WHAT THE EXERCISE ASKS = Copy the passage of the piece about Mimi Webb Miller starting with "In some ways, it’s" and going on through "her stomping ground.", replacing "Big Bend" with "borderlands" wherever it occurs.

Mimi Webb Miller poses with a young Zane Ivey in her Terlingua Ghost Town home in 1996, a few years after Miller spent time with Pablo Acosta. Her experiences from that period are portrayed in the Narcos: Mexico series, now streaming on Netflix. Photo by Bill Wright, courtesy of Mimi Webb Miller.

In real life, Miller, 70, doesn’t have a twang. Not anymore, at least. That’s despite the fact that Miller grew up in Wichita Falls in North Texas, and her uncle was former Texas Senator John G. Tower — an association that led The Oprah Magazine to call her “Texas royalty” in a recent interview.

Another person might brag about their ties to a drug kingpin and a politician. But when the conversation turns to her past, Miller is wary of having nearby visitors overhear her dramatic life story.

Dressed in a white-button shirt and a plaid sarape, she’s now a casting director in Los Angeles and a hotelier in Terlingua. She’s sitting outside her hotel, the La Posada Milagro Guesthouse in Terlingua, greeting visitors and locals as they stop by for lunch. She doesn’t always know what other people will make of her backstory.

A roadrunner, whose official name is “Rigaberta” but whom Miller prefers to call either “Bob” or “Ruth,” prowls the patio from crumbs and spare bits of food. As curious tourists watch on, Miller introduces them.

“Her name is Rigaberta,” she tells one group. “If there’s any crumbs, she cleans up real well.”

“She never gets in any trouble here,” she says. “She’s real tame.”

In some ways, it’s been a long journey for Miller. After Acosta was killed, she left the region, worried that someone would assume she knew too much (she was close to a top cartel leader, after all) and try to harm her. Those fears were not totally unfounded. Miller heard there were threats on her life and spent years trying to keep a low profile, but, “I’ve never been low profile,” she says.

“I had to hide, and I didn’t know how to not stand out.” And while she visited the Big Bend at least once a year, it wasn’t until the mid-1990s that she felt comfortable moving back.

In other ways, Miller’s journey is full circle. For one, she never could quite bring herself to fully leave the Big Bend. Now, from her home above Terlingua Ghost Town, she can still see the mountains in Mexico that were once her stomping ground.

She can’t quite see San Carlos, also known as Manuel Benavides, the small town in the mountains in the middle of Parque Nacional Cañon de Santa Elena in Mexico where decades ago she ranched, threw parties and guided horse tours. Occasionally, her tour group would come across some of Acosta’s men. “There was only one road in and one road out,” she says.

And with the release of the latest season of Narcos: Mexico, Miller has also seen a renewed interest in her past. That includes pesky journalists and media types as well as the visitors or locals who have made the connection between this Mimi Webb Miller and that Mimi Webb Miller. The other day, she got recognized at the Alpine tax office.

GIVEN DATA =
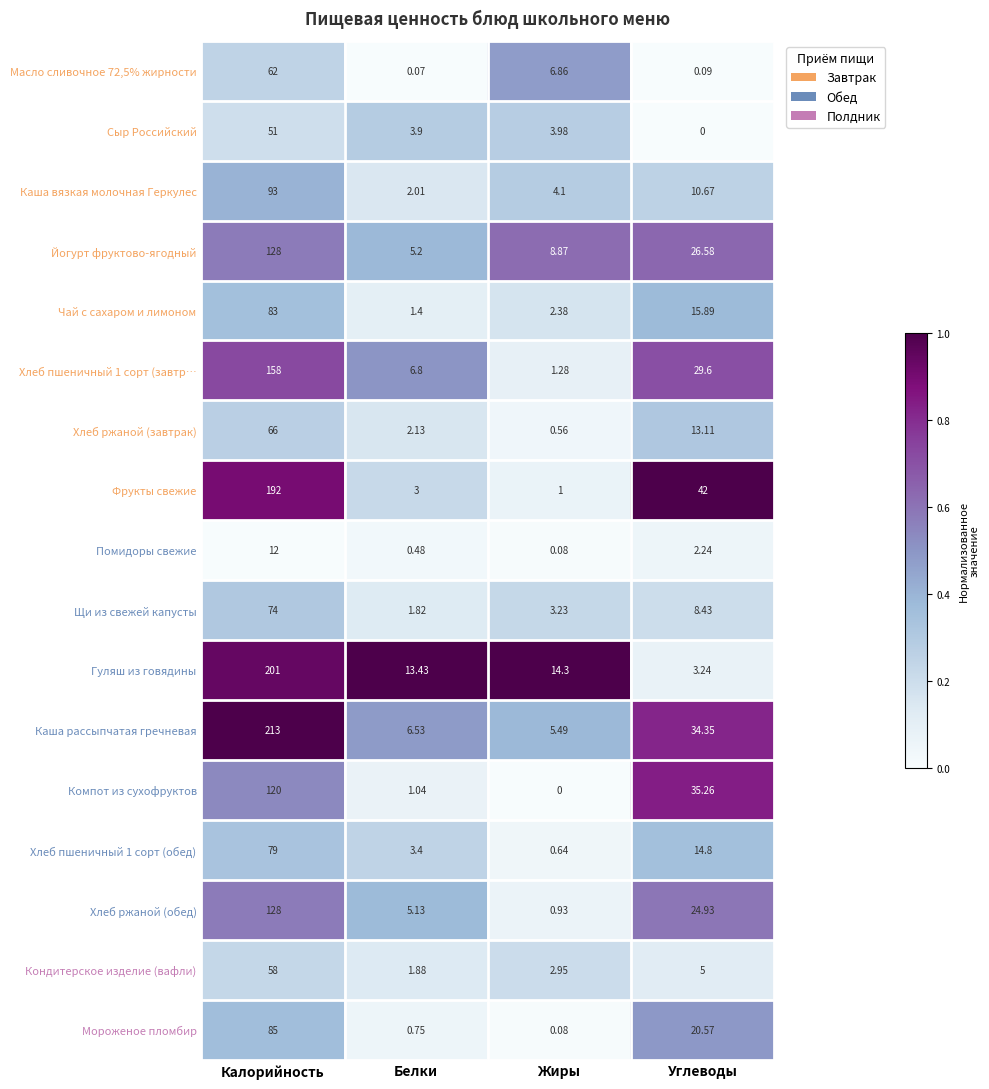

At which label does Хлеб ржаной (обед) first exceed 24?

Калорийность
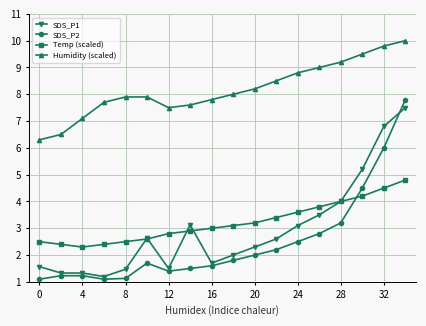

At how many categories does at least one series exceed 5?

18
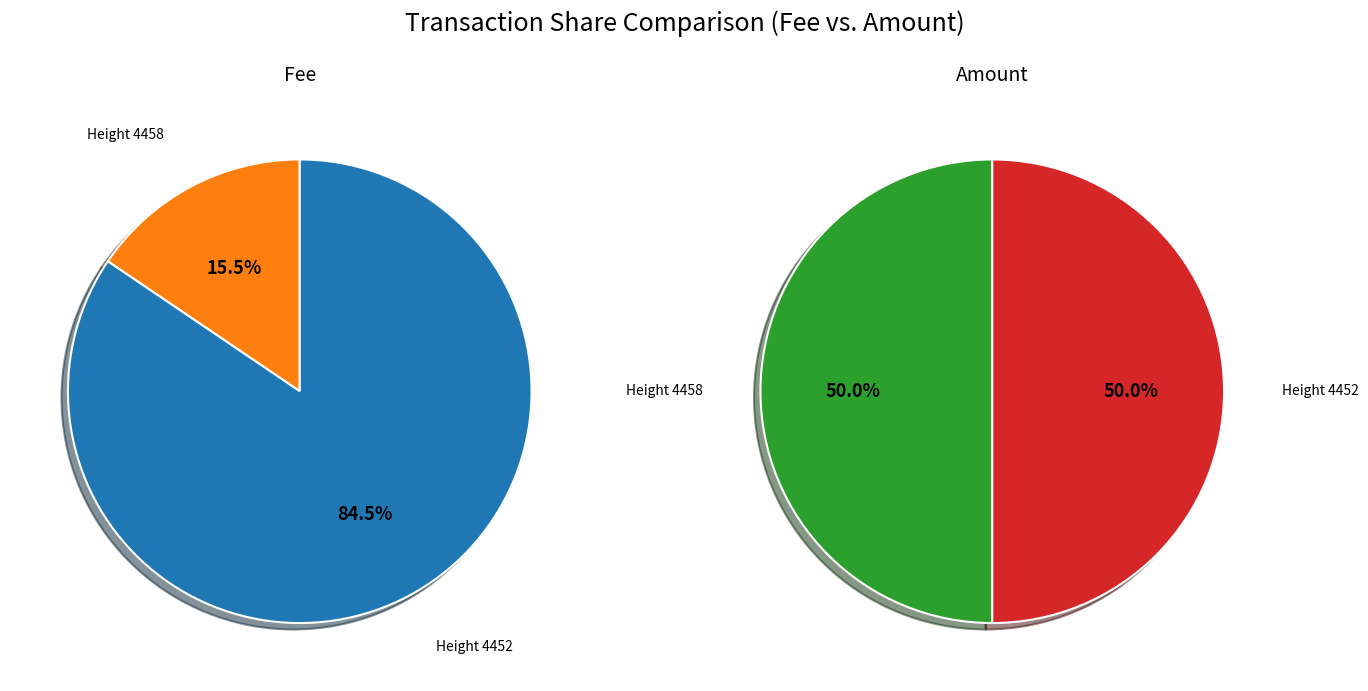

Approximately how many times larger is the value at 4452 compared to 4458?

5.4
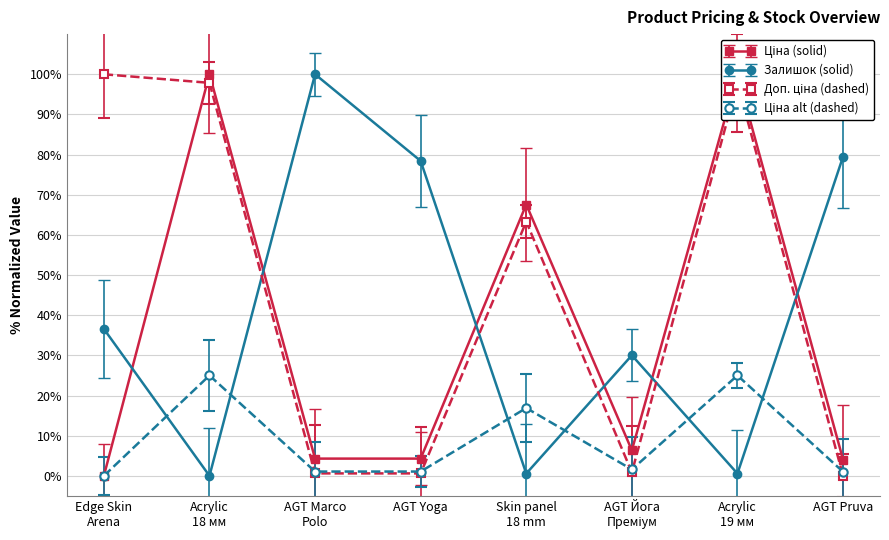

In Залишок (solid), how many points are higher than both neighbors (excluding endpoints)?

2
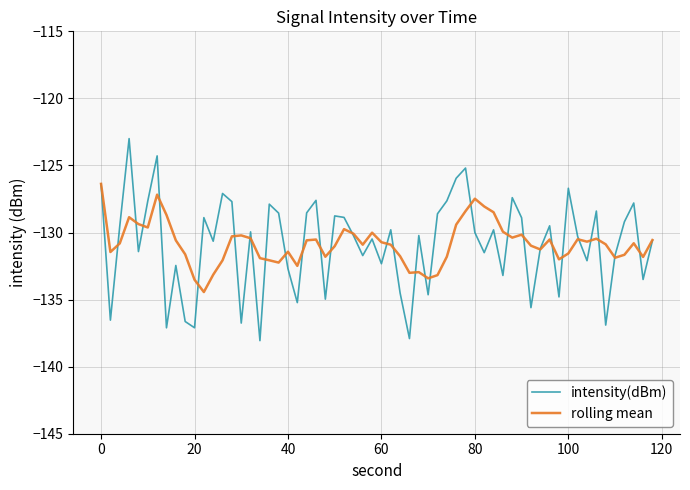

Which series has the widest spread of values?

intensity(dBm)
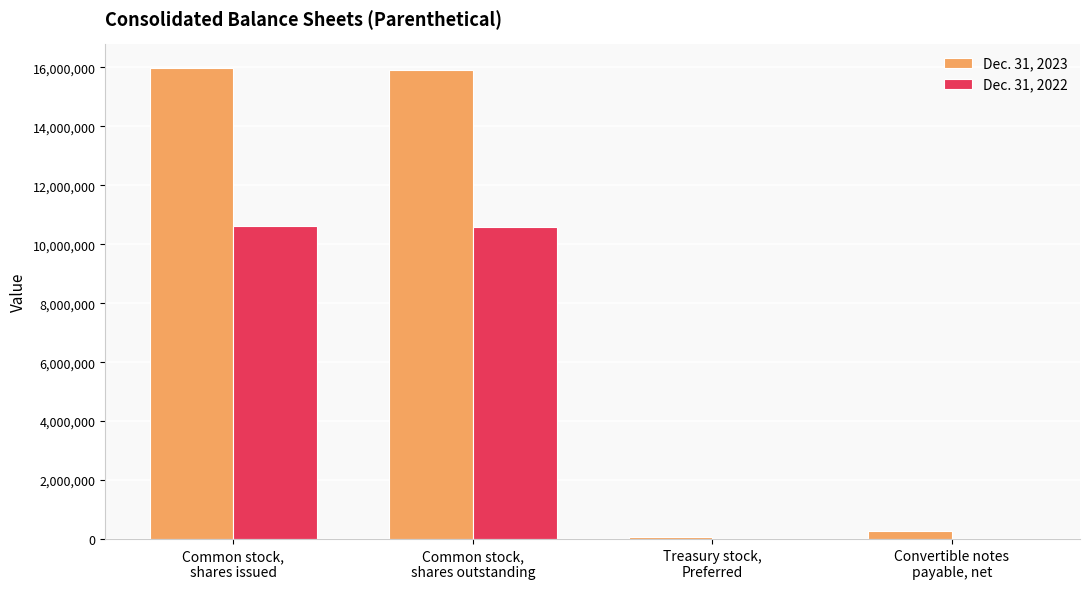

What position from the right is Common stock,
shares outstanding?

3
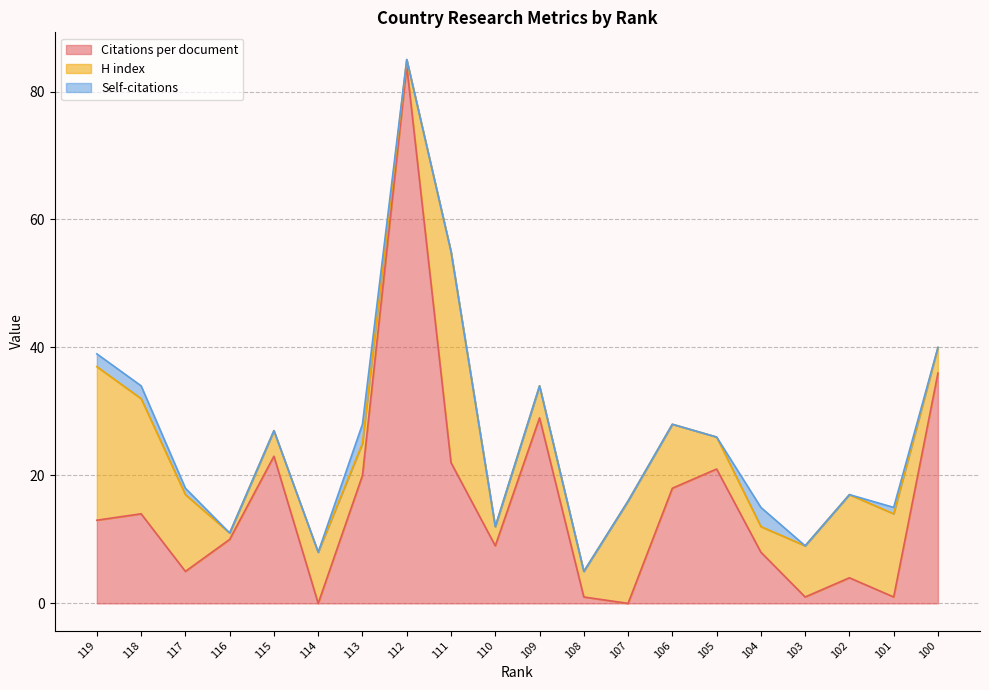

How many lines are shown in the chart?

3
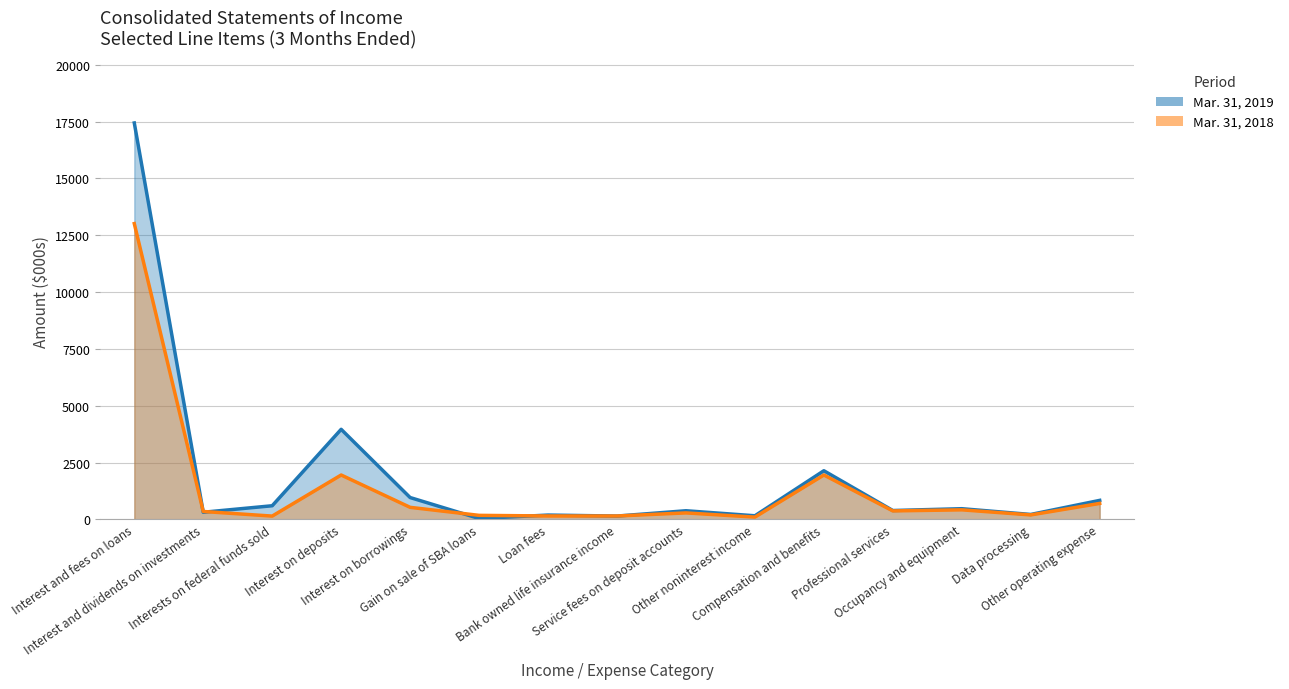

Reading left to right, extract all data points from this chart.

Mar. 31, 2019 (line): Interest and fees on loans=17441	Interest and dividends on investments=315	Interests on federal funds sold=601	Interest on deposits=3963	Interest on borrowings=962	Gain on sale of SBA loans=40	Loan fees=191	Bank owned life insurance income=147	Service fees on deposit accounts=381	Other noninterest income=160	Compensation and benefits=2141	Professional services=391	Occupancy and equipment=471	Data processing=218	Other operating expense=837
Mar. 31, 2018 (line): Interest and fees on loans=13013	Interest and dividends on investments=349	Interests on federal funds sold=146	Interest on deposits=1953	Interest on borrowings=531	Gain on sale of SBA loans=178	Loan fees=151	Bank owned life insurance income=150	Service fees on deposit accounts=286	Other noninterest income=101	Compensation and benefits=1954	Professional services=374	Occupancy and equipment=421	Data processing=197	Other operating expense=703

TASK RESULT =
In some ways, it’s been a long journey for Miller. After Acosta was killed, she left the region, worried that someone would assume she knew too much (she was close to a top cartel leader, after all) and try to harm her. Those fears were not totally unfounded. Miller heard there were threats on her life and spent years trying to keep a low profile, but, “I’ve never been low profile,” she says.

“I had to hide, and I didn’t know how to not stand out.” And while she visited the borderlands at least once a year, it wasn’t until the mid-1990s that she felt comfortable moving back.

In other ways, Miller’s journey is full circle. For one, she never could quite bring herself to fully leave the borderlands. Now, from her home above Terlingua Ghost Town, she can still see the mountains in Mexico that were once her stomping ground.